_Source material:_
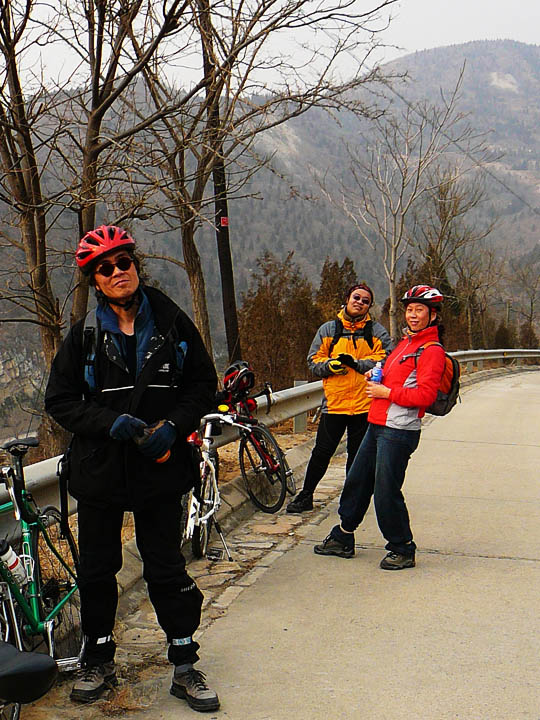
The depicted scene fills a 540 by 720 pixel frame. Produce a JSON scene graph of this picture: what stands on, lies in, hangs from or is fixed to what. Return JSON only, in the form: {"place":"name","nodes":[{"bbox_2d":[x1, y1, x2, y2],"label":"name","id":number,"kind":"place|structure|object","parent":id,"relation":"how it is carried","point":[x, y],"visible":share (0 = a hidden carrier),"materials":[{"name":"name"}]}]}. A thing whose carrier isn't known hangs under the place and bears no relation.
{"place":"outdoors","nodes":[
{"label":"outdoors","id":0,"kind":"place"},
{"bbox_2d":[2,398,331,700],"label":"grass verge","id":1,"kind":"structure","parent":0,"point":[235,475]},
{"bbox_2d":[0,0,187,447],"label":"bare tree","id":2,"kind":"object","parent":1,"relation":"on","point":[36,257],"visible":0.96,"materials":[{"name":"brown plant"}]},
{"bbox_2d":[198,0,241,365],"label":"utility pole","id":3,"kind":"object","parent":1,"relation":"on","point":[227,282],"visible":0.68,"materials":[{"name":"brown wood"}]},
{"bbox_2d":[220,216,228,226],"label":"sign","id":4,"kind":"object","parent":3,"relation":"attached to","point":[224,220],"visible":0.83,"materials":[{"name":"red"}]},
{"bbox_2d":[129,0,403,360],"label":"bare tree","id":5,"kind":"object","parent":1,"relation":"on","point":[290,2],"visible":0.92,"materials":[{"name":"brown plant"}]},
{"bbox_2d":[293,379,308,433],"label":"guardrail post","id":6,"kind":"object","parent":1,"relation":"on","point":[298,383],"visible":0.46,"materials":[{"name":"grey"}]},
{"bbox_2d":[0,365,539,719],"label":"road","id":7,"kind":"structure","parent":0,"point":[509,560],"materials":[{"name":"grey concrete"}]},
{"bbox_2d":[0,641,57,705],"label":"bicycle","id":8,"kind":"object","parent":7,"relation":"on","point":[37,661],"visible":1,"materials":[{"name":"black"}]},
{"bbox_2d":[0,434,84,719],"label":"green bicycle","id":9,"kind":"object","parent":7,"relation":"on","point":[34,608],"visible":0.79,"materials":[{"name":"metal"}]},
{"bbox_2d":[0,539,29,588],"label":"water bottle","id":10,"kind":"object","parent":9,"relation":"attached to","point":[11,558],"visible":0.89,"materials":[{"name":"white plastic"}]},
{"bbox_2d":[46,222,222,714],"label":"man","id":11,"kind":"object","parent":7,"relation":"on","point":[137,404],"visible":0.99},
{"bbox_2d":[79,310,186,393],"label":"backpack","id":12,"kind":"object","parent":11,"relation":"on","point":[91,383],"visible":0.33,"materials":[{"name":"fabric"}]},
{"bbox_2d":[182,409,251,560],"label":"bicycle","id":13,"kind":"object","parent":7,"relation":"on","point":[209,425],"visible":0.59,"materials":[{"name":"white metal"}]},
{"bbox_2d":[215,372,294,512],"label":"bicycle","id":14,"kind":"object","parent":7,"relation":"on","point":[272,468],"visible":0.69,"materials":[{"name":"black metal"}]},
{"bbox_2d":[221,361,255,401],"label":"bicycle helmet","id":15,"kind":"object","parent":14,"relation":"on","point":[227,380],"visible":0.91,"materials":[{"name":"plastic"}]},
{"bbox_2d":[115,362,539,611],"label":"curb","id":16,"kind":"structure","parent":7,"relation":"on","point":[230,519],"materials":[{"name":"grey concrete"}]},
{"bbox_2d":[286,280,393,513],"label":"man","id":17,"kind":"object","parent":7,"relation":"on","point":[334,404],"visible":0.86},
{"bbox_2d":[330,317,375,349],"label":"backpack","id":18,"kind":"object","parent":17,"relation":"on","point":[341,333],"visible":0.44,"materials":[{"name":"black fabric"}]},
{"bbox_2d":[316,284,451,572],"label":"woman","id":19,"kind":"object","parent":7,"relation":"on","point":[399,403],"visible":0.93},
{"bbox_2d":[369,361,383,382],"label":"water bottle","id":20,"kind":"object","parent":19,"relation":"in","point":[376,377],"visible":0.75,"materials":[{"name":"blue plastic"}]},
{"bbox_2d":[412,343,460,415],"label":"backpack","id":21,"kind":"object","parent":19,"relation":"attached to","point":[444,404],"visible":0.4,"materials":[{"name":"fabric"}]},
{"bbox_2d":[0,0,539,95],"label":"sky","id":22,"kind":"structure","parent":0,"point":[453,43],"materials":[{"name":"white"}]},
{"bbox_2d":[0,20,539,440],"label":"mountain","id":23,"kind":"structure","parent":0,"point":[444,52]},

_Assigned task:_ Please set down the data above exactly as given, leaving every picture out.

_Output of the task:_
The depicted scene fills a 540 by 720 pixel frame. Produce a JSON scene graph of this picture: what stands on, lies in, hangs from or is fixed to what. Return JSON only, in the form: {"place":"name","nodes":[{"bbox_2d":[x1, y1, x2, y2],"label":"name","id":number,"kind":"place|structure|object","parent":id,"relation":"how it is carried","point":[x, y],"visible":share (0 = a hidden carrier),"materials":[{"name":"name"}]}]}. A thing whose carrier isn't known hangs under the place and bears no relation.
{"place":"outdoors","nodes":[
{"label":"outdoors","id":0,"kind":"place"},
{"bbox_2d":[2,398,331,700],"label":"grass verge","id":1,"kind":"structure","parent":0,"point":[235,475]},
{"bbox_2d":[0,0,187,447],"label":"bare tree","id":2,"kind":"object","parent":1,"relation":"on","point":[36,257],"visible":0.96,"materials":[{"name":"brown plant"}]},
{"bbox_2d":[198,0,241,365],"label":"utility pole","id":3,"kind":"object","parent":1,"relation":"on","point":[227,282],"visible":0.68,"materials":[{"name":"brown wood"}]},
{"bbox_2d":[220,216,228,226],"label":"sign","id":4,"kind":"object","parent":3,"relation":"attached to","point":[224,220],"visible":0.83,"materials":[{"name":"red"}]},
{"bbox_2d":[129,0,403,360],"label":"bare tree","id":5,"kind":"object","parent":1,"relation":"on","point":[290,2],"visible":0.92,"materials":[{"name":"brown plant"}]},
{"bbox_2d":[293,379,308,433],"label":"guardrail post","id":6,"kind":"object","parent":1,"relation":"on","point":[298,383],"visible":0.46,"materials":[{"name":"grey"}]},
{"bbox_2d":[0,365,539,719],"label":"road","id":7,"kind":"structure","parent":0,"point":[509,560],"materials":[{"name":"grey concrete"}]},
{"bbox_2d":[0,641,57,705],"label":"bicycle","id":8,"kind":"object","parent":7,"relation":"on","point":[37,661],"visible":1,"materials":[{"name":"black"}]},
{"bbox_2d":[0,434,84,719],"label":"green bicycle","id":9,"kind":"object","parent":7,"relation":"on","point":[34,608],"visible":0.79,"materials":[{"name":"metal"}]},
{"bbox_2d":[0,539,29,588],"label":"water bottle","id":10,"kind":"object","parent":9,"relation":"attached to","point":[11,558],"visible":0.89,"materials":[{"name":"white plastic"}]},
{"bbox_2d":[46,222,222,714],"label":"man","id":11,"kind":"object","parent":7,"relation":"on","point":[137,404],"visible":0.99},
{"bbox_2d":[79,310,186,393],"label":"backpack","id":12,"kind":"object","parent":11,"relation":"on","point":[91,383],"visible":0.33,"materials":[{"name":"fabric"}]},
{"bbox_2d":[182,409,251,560],"label":"bicycle","id":13,"kind":"object","parent":7,"relation":"on","point":[209,425],"visible":0.59,"materials":[{"name":"white metal"}]},
{"bbox_2d":[215,372,294,512],"label":"bicycle","id":14,"kind":"object","parent":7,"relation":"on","point":[272,468],"visible":0.69,"materials":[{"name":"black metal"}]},
{"bbox_2d":[221,361,255,401],"label":"bicycle helmet","id":15,"kind":"object","parent":14,"relation":"on","point":[227,380],"visible":0.91,"materials":[{"name":"plastic"}]},
{"bbox_2d":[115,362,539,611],"label":"curb","id":16,"kind":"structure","parent":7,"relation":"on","point":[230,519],"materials":[{"name":"grey concrete"}]},
{"bbox_2d":[286,280,393,513],"label":"man","id":17,"kind":"object","parent":7,"relation":"on","point":[334,404],"visible":0.86},
{"bbox_2d":[330,317,375,349],"label":"backpack","id":18,"kind":"object","parent":17,"relation":"on","point":[341,333],"visible":0.44,"materials":[{"name":"black fabric"}]},
{"bbox_2d":[316,284,451,572],"label":"woman","id":19,"kind":"object","parent":7,"relation":"on","point":[399,403],"visible":0.93},
{"bbox_2d":[369,361,383,382],"label":"water bottle","id":20,"kind":"object","parent":19,"relation":"in","point":[376,377],"visible":0.75,"materials":[{"name":"blue plastic"}]},
{"bbox_2d":[412,343,460,415],"label":"backpack","id":21,"kind":"object","parent":19,"relation":"attached to","point":[444,404],"visible":0.4,"materials":[{"name":"fabric"}]},
{"bbox_2d":[0,0,539,95],"label":"sky","id":22,"kind":"structure","parent":0,"point":[453,43],"materials":[{"name":"white"}]},
{"bbox_2d":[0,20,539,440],"label":"mountain","id":23,"kind":"structure","parent":0,"point":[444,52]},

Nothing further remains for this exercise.